[DATA EXCERPTS — start]

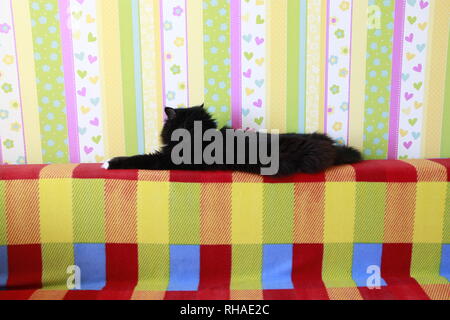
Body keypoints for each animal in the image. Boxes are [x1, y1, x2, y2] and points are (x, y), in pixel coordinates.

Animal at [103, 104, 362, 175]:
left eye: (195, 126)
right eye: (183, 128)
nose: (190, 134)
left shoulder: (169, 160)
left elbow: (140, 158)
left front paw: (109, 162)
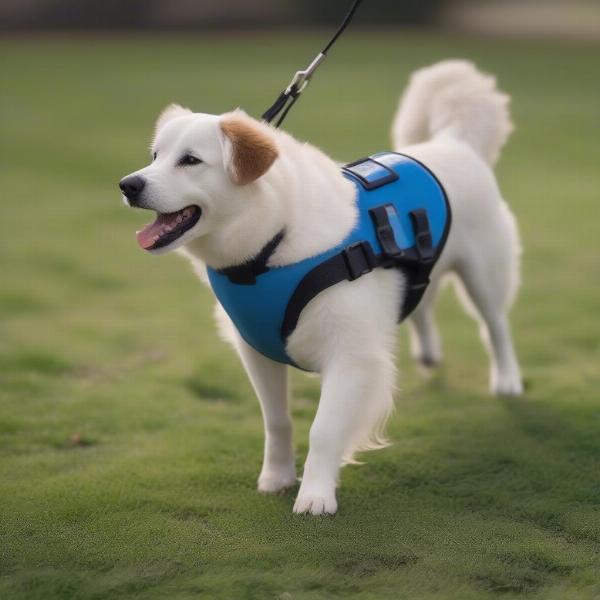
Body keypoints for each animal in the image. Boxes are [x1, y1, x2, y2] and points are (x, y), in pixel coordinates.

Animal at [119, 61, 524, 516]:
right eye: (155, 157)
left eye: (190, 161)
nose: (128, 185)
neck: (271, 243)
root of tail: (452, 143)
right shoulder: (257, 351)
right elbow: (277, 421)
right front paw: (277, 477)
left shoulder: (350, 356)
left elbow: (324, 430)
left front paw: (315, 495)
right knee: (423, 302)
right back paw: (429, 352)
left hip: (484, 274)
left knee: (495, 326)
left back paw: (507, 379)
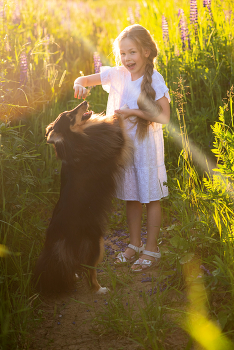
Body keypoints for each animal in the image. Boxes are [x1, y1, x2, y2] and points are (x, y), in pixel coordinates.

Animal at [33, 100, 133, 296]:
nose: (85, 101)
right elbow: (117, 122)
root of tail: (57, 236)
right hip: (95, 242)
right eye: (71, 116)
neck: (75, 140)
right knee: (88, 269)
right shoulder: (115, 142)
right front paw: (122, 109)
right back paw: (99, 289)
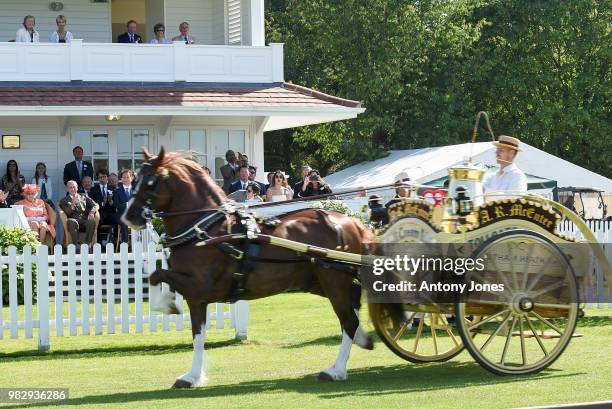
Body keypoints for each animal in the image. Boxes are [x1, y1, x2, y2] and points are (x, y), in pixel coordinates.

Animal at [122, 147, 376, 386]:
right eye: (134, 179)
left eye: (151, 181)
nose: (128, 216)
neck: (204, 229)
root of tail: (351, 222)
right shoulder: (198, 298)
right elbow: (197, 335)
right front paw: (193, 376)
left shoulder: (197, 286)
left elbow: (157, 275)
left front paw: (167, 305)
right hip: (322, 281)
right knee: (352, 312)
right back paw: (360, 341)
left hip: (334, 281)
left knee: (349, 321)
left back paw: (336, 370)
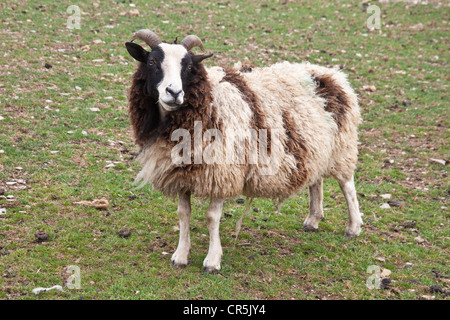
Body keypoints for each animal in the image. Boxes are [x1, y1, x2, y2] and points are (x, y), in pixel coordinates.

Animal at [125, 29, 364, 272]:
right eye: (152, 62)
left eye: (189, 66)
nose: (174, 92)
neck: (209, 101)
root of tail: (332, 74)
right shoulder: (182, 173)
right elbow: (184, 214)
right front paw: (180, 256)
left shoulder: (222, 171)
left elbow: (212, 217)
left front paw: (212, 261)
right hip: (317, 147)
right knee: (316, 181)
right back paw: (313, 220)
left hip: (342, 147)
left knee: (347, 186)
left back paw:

[DATA EXCERPTS — finish]

TASK OBJECTIVE - Produce an exact reproduction of the listing above, limited to the lines starting at the line with "right eye: (183, 128)" and ending at the line with "left front paw: (212, 261)", both kept, with every picture left out.

WRITTEN SOLUTION -
right eye: (183, 128)
nose: (190, 134)
left shoulder: (169, 160)
left elbow: (140, 158)
left front paw: (109, 162)
Body keypoints for each animal in the image. Boxes are [x1, y1, x2, y2] and points are (x, y), in pixel coordinates.

Animal at [119, 61, 524, 516]:
right eye: (155, 157)
left eye: (190, 161)
nose: (128, 185)
neck: (271, 243)
root of tail: (452, 143)
right shoulder: (257, 351)
right elbow: (277, 421)
right front paw: (277, 477)
left shoulder: (350, 356)
left elbow: (324, 430)
left front paw: (315, 495)
right knee: (423, 302)
right back paw: (429, 352)
left hip: (484, 274)
left knee: (495, 326)
left back paw: (507, 379)
Body keypoints for each animal in the image. Boxes are [x1, y1, x2, y2] and points are (x, y), in pixel coordinates.

Animal at [33, 100, 133, 296]:
nose: (85, 101)
right elbow: (117, 122)
root of tail: (57, 236)
right hip: (95, 242)
right eye: (71, 116)
neck: (75, 140)
right knee: (88, 269)
right shoulder: (115, 142)
right front paw: (122, 109)
right back paw: (99, 289)
Body keypoints for each animal in the image. Boxes are [x1, y1, x2, y2] and points are (x, y), in pixel coordinates.

Animal at [122, 147, 376, 386]:
right eye: (134, 179)
left eye: (151, 181)
nose: (128, 216)
neck: (204, 229)
root of tail: (351, 222)
right shoulder: (198, 298)
right elbow: (197, 335)
right front paw: (193, 376)
left shoulder: (197, 286)
left elbow: (157, 275)
left front paw: (167, 305)
right hip: (322, 281)
right knee: (352, 312)
right back paw: (360, 341)
left hip: (334, 281)
left knee: (349, 321)
left back paw: (336, 370)
Body keypoints for each animal in the image. Boxes are [x1, y1, x2, y2] and points are (x, y), in pixel coordinates.

Animal at [125, 29, 364, 272]:
right eye: (152, 62)
left eye: (189, 66)
nose: (174, 92)
neck: (209, 101)
root of tail: (332, 74)
right shoulder: (182, 173)
right elbow: (184, 214)
right front paw: (180, 256)
left shoulder: (222, 171)
left elbow: (212, 217)
left front paw: (212, 261)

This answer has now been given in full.